==== DATA RECORDS
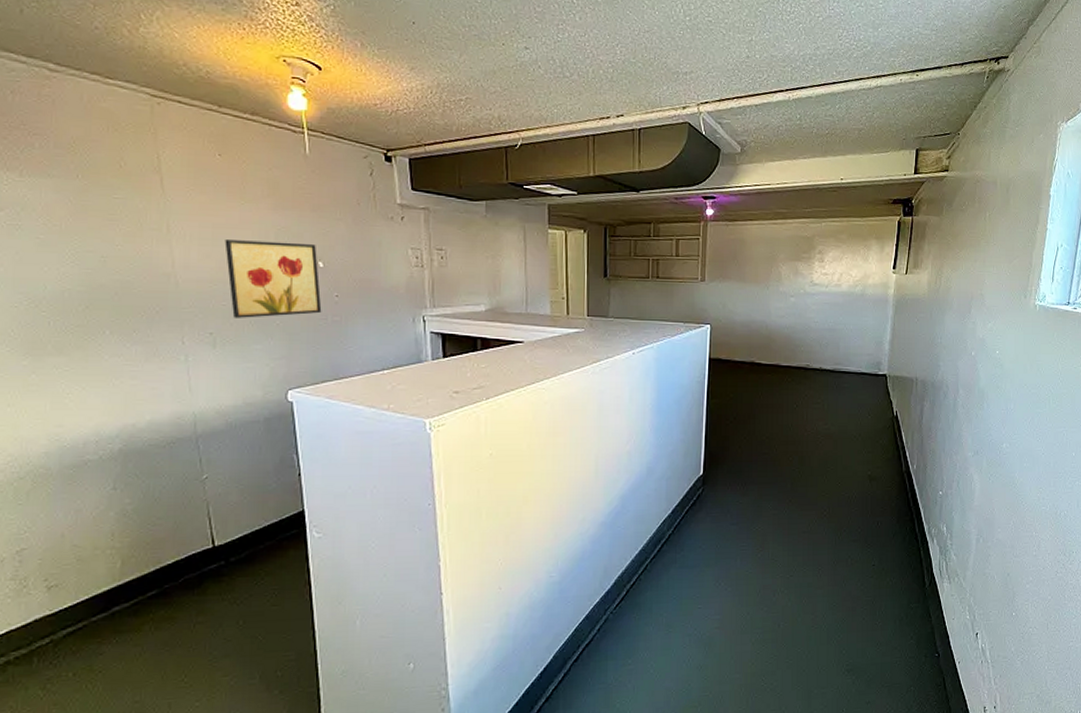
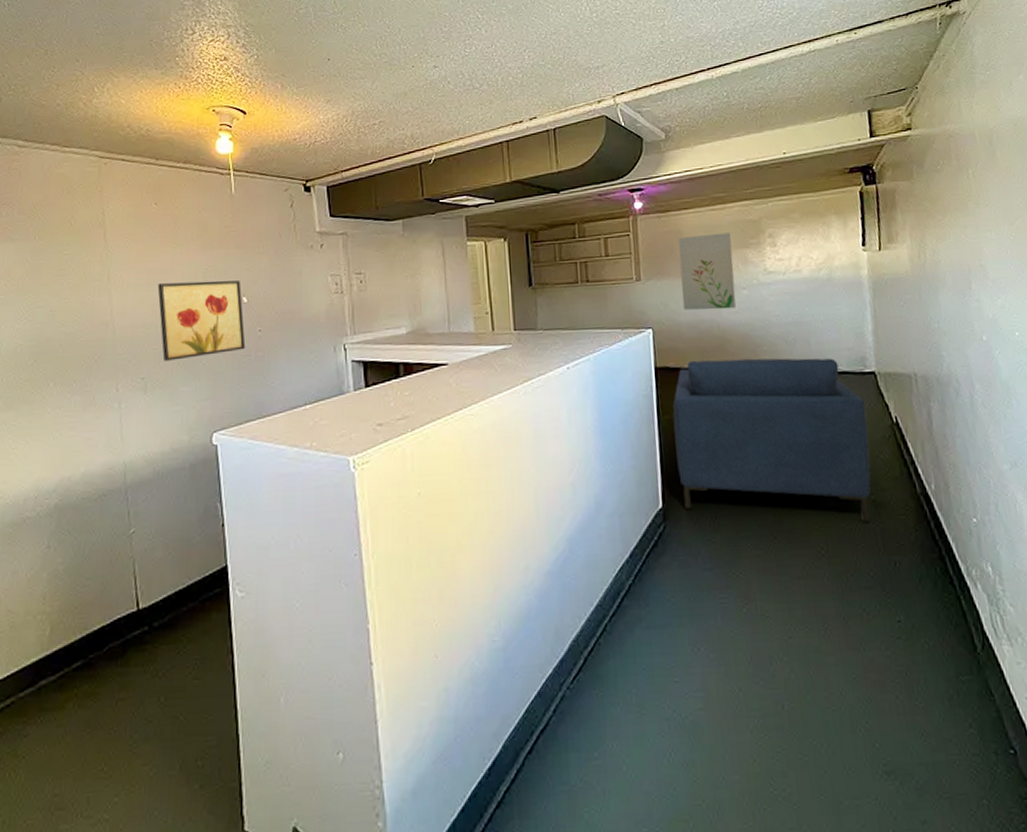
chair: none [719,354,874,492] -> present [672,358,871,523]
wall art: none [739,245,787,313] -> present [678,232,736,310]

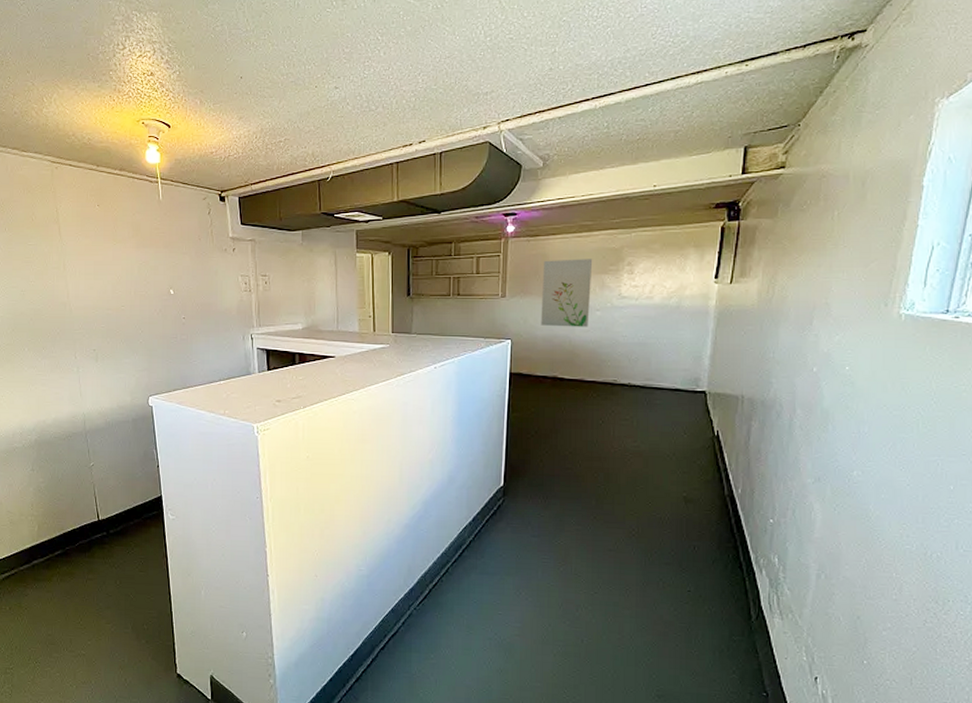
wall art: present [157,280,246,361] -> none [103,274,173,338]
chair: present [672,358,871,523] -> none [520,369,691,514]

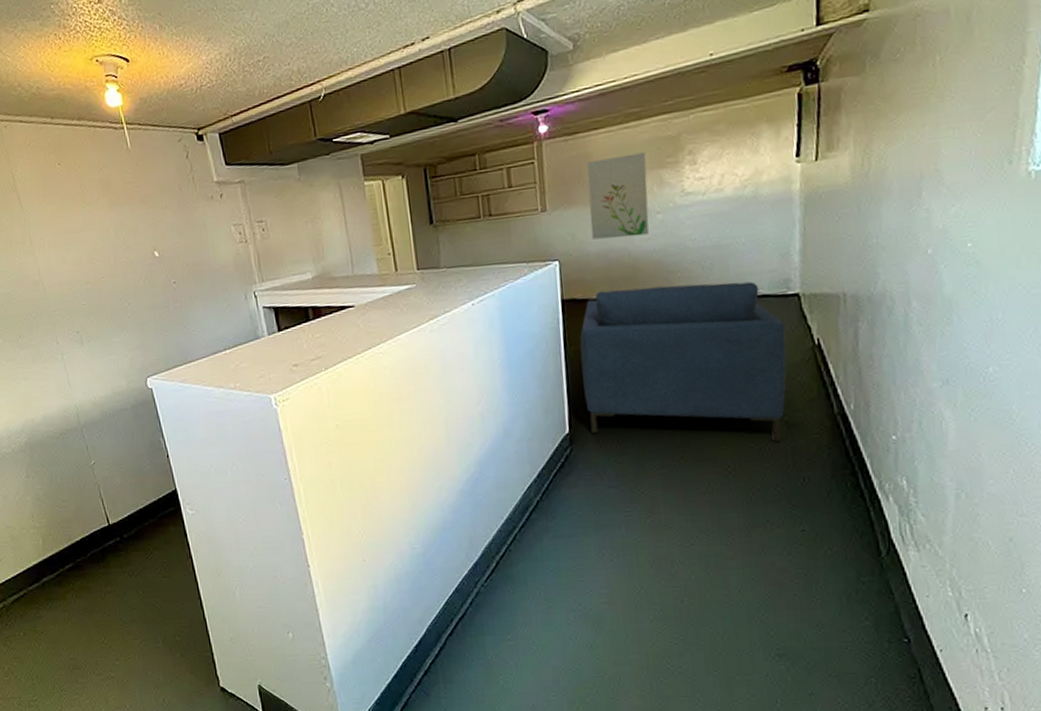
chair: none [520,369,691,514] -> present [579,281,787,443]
========
==== DATA RECORDS
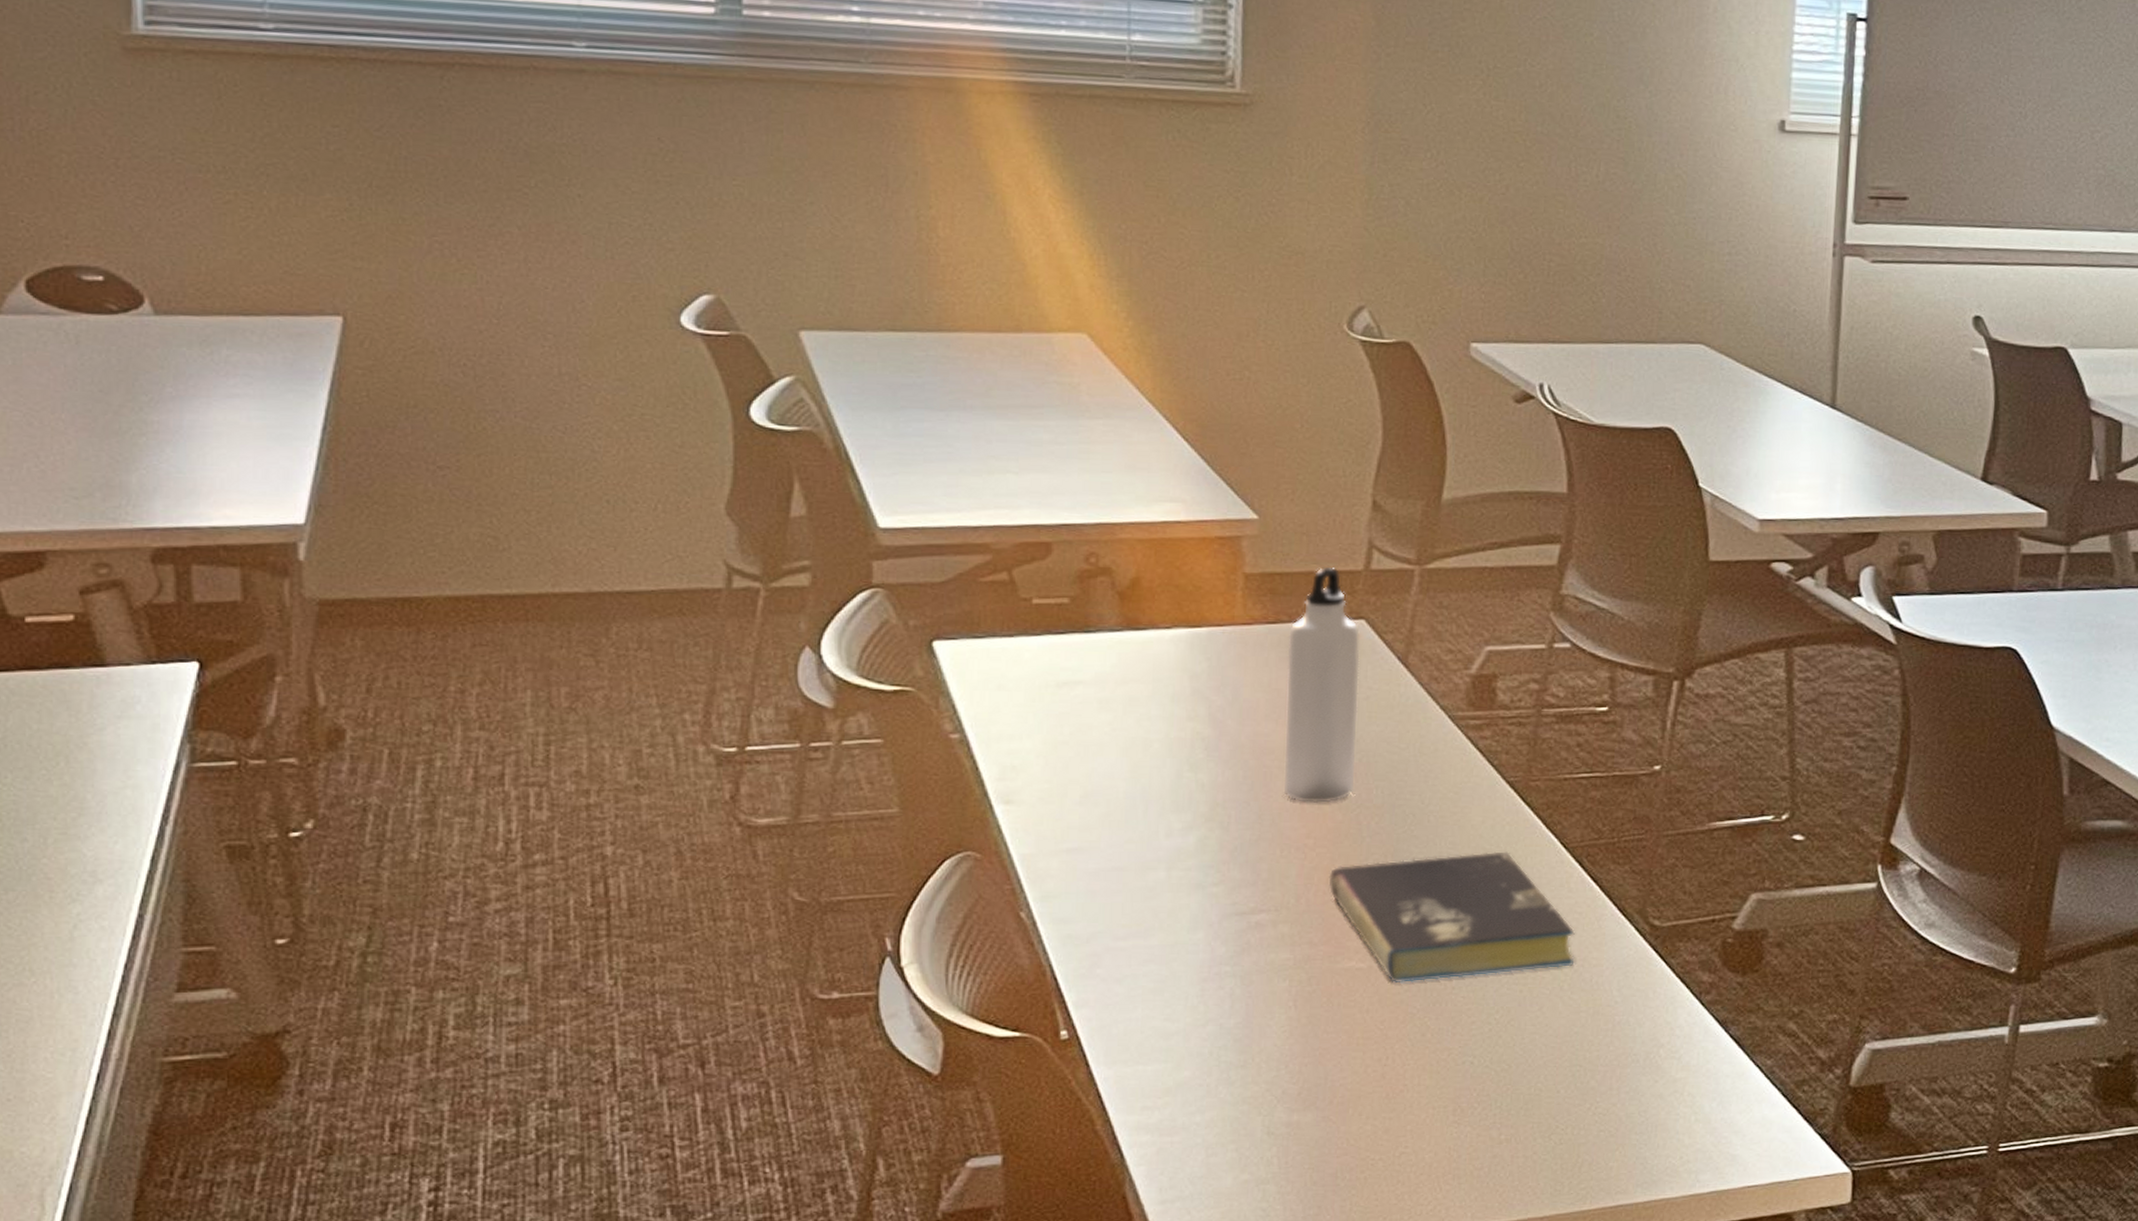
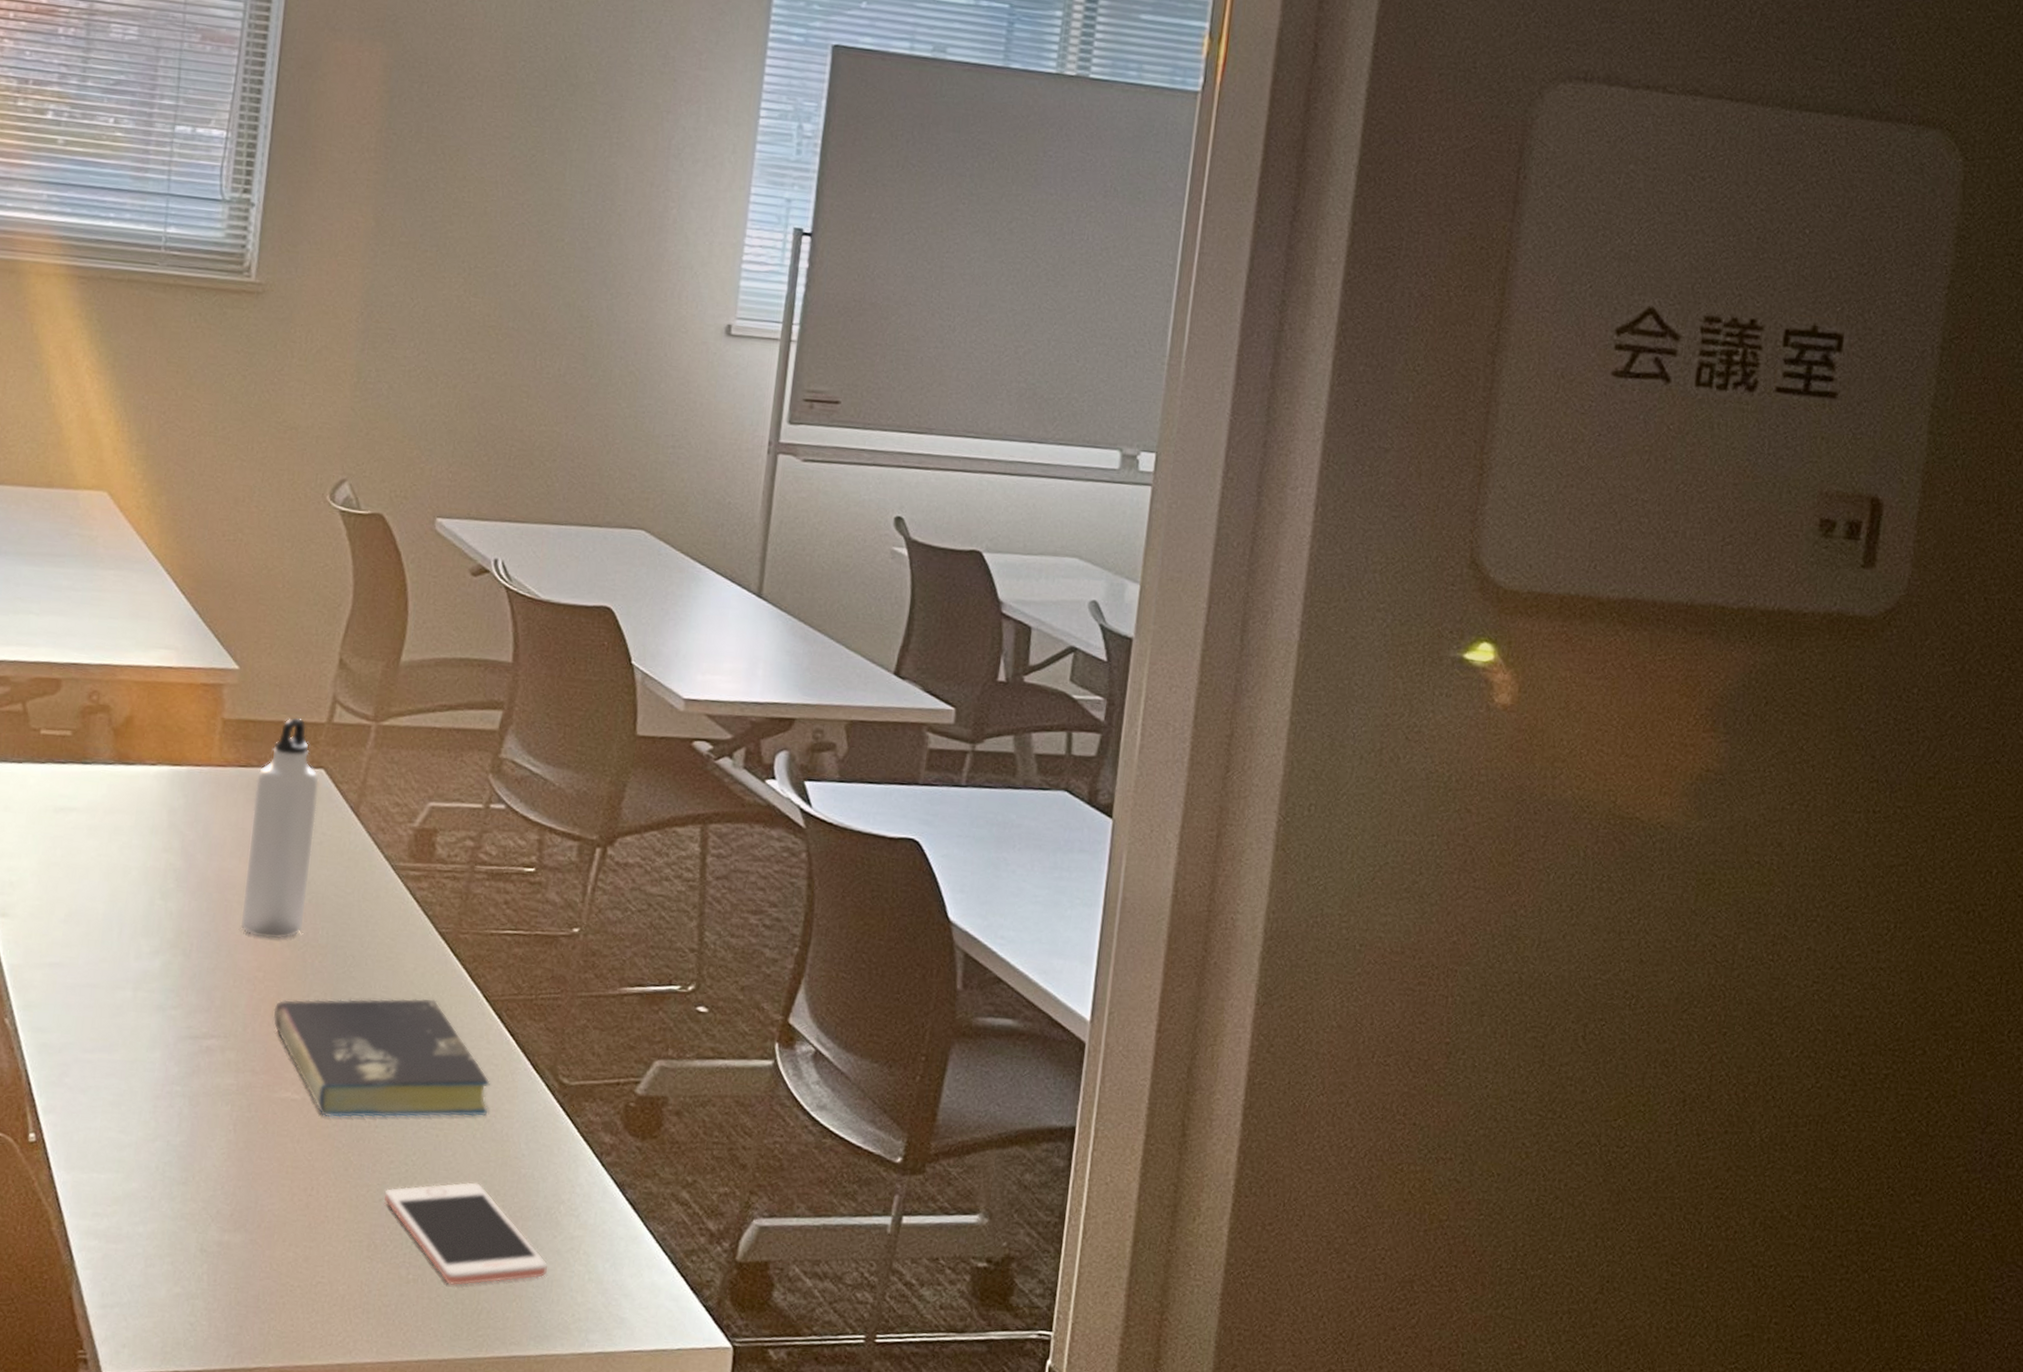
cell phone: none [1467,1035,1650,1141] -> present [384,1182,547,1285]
========
EXERCISE AIM
Between and including the line with "chair: none [719,354,874,492]" and the line with "chair: none [520,369,691,514]", repeat every line exactly as it appears above, with pictures left out.

RESPONSE TO THE EXERCISE
chair: none [719,354,874,492] -> present [672,358,871,523]
wall art: none [739,245,787,313] -> present [678,232,736,310]

wall art: present [157,280,246,361] -> none [103,274,173,338]
chair: present [672,358,871,523] -> none [520,369,691,514]

chair: none [520,369,691,514] -> present [579,281,787,443]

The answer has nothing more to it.